Request
Starting at the first line of the material below and stopping after the line containing "വിടുവിക്കപ്പെട്ട", swap "Transcribe" for "Write out" everywhere it occurs, leaving all else unchanged. Give those lines only.

Excerpted data

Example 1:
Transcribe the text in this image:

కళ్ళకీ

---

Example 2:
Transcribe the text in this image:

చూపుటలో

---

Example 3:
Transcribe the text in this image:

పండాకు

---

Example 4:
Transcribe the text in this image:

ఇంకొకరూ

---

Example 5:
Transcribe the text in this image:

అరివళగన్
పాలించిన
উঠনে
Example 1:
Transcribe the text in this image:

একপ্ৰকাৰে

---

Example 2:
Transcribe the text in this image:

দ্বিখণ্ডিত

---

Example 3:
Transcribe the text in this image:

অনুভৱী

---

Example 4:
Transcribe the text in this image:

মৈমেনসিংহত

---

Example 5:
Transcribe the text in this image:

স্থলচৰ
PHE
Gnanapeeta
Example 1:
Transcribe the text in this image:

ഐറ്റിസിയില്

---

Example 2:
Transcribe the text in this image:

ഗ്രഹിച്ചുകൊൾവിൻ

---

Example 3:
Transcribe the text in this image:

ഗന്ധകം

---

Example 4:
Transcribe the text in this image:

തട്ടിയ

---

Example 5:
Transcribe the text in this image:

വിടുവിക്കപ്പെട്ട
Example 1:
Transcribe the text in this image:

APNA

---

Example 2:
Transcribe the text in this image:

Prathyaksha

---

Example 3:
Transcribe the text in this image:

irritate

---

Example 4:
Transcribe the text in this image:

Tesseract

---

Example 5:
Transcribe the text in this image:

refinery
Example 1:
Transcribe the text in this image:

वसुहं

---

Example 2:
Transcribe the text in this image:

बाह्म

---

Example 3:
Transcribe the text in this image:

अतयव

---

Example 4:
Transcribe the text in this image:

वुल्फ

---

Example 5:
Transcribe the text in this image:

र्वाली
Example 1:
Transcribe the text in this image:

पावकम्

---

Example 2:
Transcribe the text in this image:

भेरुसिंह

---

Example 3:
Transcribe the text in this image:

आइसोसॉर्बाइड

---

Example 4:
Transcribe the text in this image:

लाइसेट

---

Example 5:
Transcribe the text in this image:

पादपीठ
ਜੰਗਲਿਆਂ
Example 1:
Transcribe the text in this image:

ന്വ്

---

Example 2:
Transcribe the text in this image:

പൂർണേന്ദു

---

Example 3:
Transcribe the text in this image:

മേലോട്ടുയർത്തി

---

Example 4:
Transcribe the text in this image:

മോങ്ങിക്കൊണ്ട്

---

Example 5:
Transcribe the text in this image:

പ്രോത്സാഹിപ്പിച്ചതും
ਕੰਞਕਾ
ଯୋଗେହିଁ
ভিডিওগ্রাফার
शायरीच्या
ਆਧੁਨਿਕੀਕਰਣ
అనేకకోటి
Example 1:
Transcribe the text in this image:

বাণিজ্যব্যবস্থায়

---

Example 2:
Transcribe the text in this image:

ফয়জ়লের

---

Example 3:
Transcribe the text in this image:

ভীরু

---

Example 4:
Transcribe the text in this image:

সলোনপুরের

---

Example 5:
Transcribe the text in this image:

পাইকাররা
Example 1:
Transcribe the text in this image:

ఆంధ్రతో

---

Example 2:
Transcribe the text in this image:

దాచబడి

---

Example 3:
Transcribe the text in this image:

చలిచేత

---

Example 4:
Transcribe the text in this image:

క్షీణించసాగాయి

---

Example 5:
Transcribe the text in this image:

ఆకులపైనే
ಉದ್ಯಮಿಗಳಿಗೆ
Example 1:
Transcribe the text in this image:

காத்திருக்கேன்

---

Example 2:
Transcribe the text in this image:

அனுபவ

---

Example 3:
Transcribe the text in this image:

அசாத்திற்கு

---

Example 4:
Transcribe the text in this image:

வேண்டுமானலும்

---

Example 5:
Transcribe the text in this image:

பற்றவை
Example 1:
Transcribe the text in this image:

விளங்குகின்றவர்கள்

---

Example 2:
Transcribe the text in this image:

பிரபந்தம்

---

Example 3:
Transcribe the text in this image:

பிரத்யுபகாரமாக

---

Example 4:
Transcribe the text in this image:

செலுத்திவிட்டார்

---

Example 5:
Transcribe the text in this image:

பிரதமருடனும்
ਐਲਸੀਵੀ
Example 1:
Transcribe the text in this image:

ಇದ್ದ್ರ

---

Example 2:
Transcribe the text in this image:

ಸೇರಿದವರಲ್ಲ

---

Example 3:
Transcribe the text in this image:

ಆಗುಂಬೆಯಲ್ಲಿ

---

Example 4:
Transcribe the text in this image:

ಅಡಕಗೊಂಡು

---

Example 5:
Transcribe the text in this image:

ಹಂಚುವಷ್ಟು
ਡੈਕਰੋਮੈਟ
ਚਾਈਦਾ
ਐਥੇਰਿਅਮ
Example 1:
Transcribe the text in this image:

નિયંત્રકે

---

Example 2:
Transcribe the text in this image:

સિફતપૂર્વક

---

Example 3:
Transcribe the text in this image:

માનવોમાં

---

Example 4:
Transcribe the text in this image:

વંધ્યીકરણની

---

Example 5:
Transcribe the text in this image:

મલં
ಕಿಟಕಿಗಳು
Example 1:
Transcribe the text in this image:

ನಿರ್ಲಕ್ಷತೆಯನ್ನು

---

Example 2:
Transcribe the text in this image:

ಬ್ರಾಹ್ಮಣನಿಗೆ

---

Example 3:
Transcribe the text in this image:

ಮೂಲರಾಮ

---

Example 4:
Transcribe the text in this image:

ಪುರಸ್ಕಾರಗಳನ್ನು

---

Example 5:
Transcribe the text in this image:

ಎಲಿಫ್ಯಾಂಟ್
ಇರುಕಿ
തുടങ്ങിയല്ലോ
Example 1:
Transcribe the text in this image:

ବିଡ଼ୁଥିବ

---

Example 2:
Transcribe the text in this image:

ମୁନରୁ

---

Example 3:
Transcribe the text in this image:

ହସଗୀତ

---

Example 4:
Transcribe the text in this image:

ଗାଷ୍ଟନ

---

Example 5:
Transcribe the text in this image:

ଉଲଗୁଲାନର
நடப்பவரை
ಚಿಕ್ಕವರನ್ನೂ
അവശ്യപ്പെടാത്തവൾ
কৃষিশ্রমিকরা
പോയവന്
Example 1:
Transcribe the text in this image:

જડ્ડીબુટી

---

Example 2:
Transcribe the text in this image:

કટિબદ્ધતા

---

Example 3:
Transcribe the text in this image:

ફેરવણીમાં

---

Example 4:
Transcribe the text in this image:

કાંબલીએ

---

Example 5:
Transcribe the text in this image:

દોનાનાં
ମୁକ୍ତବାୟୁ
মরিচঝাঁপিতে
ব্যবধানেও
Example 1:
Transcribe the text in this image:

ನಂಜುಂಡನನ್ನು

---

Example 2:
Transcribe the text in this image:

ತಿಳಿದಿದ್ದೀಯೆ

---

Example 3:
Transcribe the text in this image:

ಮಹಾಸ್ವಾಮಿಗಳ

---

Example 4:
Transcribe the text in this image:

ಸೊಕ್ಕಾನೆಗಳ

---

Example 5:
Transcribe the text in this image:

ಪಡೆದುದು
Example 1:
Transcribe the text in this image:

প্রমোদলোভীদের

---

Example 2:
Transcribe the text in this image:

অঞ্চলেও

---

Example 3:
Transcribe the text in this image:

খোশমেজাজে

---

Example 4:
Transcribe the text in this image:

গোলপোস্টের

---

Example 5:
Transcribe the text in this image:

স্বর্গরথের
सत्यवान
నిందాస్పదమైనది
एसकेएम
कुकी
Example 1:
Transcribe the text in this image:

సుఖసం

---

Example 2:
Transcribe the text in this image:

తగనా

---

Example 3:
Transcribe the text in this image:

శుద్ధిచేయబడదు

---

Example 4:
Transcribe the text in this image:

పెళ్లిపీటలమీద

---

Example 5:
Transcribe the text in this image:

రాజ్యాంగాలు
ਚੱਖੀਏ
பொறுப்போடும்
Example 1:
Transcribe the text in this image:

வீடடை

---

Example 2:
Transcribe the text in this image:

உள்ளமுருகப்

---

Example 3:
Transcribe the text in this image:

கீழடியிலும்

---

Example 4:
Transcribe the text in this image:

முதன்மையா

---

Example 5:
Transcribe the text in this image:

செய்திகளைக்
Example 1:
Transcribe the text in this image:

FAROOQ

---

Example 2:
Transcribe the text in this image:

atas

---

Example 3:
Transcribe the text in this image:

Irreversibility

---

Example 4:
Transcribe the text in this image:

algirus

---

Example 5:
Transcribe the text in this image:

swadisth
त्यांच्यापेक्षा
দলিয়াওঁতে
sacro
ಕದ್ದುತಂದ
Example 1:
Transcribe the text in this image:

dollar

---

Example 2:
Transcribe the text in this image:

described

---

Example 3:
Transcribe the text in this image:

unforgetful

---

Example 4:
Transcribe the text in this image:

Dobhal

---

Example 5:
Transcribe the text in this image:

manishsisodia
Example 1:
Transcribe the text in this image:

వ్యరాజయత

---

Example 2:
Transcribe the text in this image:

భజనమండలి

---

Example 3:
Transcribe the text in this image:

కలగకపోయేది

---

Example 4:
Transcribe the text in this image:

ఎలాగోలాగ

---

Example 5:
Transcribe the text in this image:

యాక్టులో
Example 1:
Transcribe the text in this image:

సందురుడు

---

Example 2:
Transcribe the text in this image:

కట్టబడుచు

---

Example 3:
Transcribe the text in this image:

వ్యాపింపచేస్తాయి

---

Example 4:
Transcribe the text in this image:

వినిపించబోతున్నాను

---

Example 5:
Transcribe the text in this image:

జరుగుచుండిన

Solution to this task
Example 1:
Write out the text in this image:

కళ్ళకీ

---

Example 2:
Write out the text in this image:

చూపుటలో

---

Example 3:
Write out the text in this image:

పండాకు

---

Example 4:
Write out the text in this image:

ఇంకొకరూ

---

Example 5:
Write out the text in this image:

అరివళగన్
పాలించిన
উঠনে
Example 1:
Write out the text in this image:

একপ্ৰকাৰে

---

Example 2:
Write out the text in this image:

দ্বিখণ্ডিত

---

Example 3:
Write out the text in this image:

অনুভৱী

---

Example 4:
Write out the text in this image:

মৈমেনসিংহত

---

Example 5:
Write out the text in this image:

স্থলচৰ
PHE
Gnanapeeta
Example 1:
Write out the text in this image:

ഐറ്റിസിയില്

---

Example 2:
Write out the text in this image:

ഗ്രഹിച്ചുകൊൾവിൻ

---

Example 3:
Write out the text in this image:

ഗന്ധകം

---

Example 4:
Write out the text in this image:

തട്ടിയ

---

Example 5:
Write out the text in this image:

വിടുവിക്കപ്പെട്ട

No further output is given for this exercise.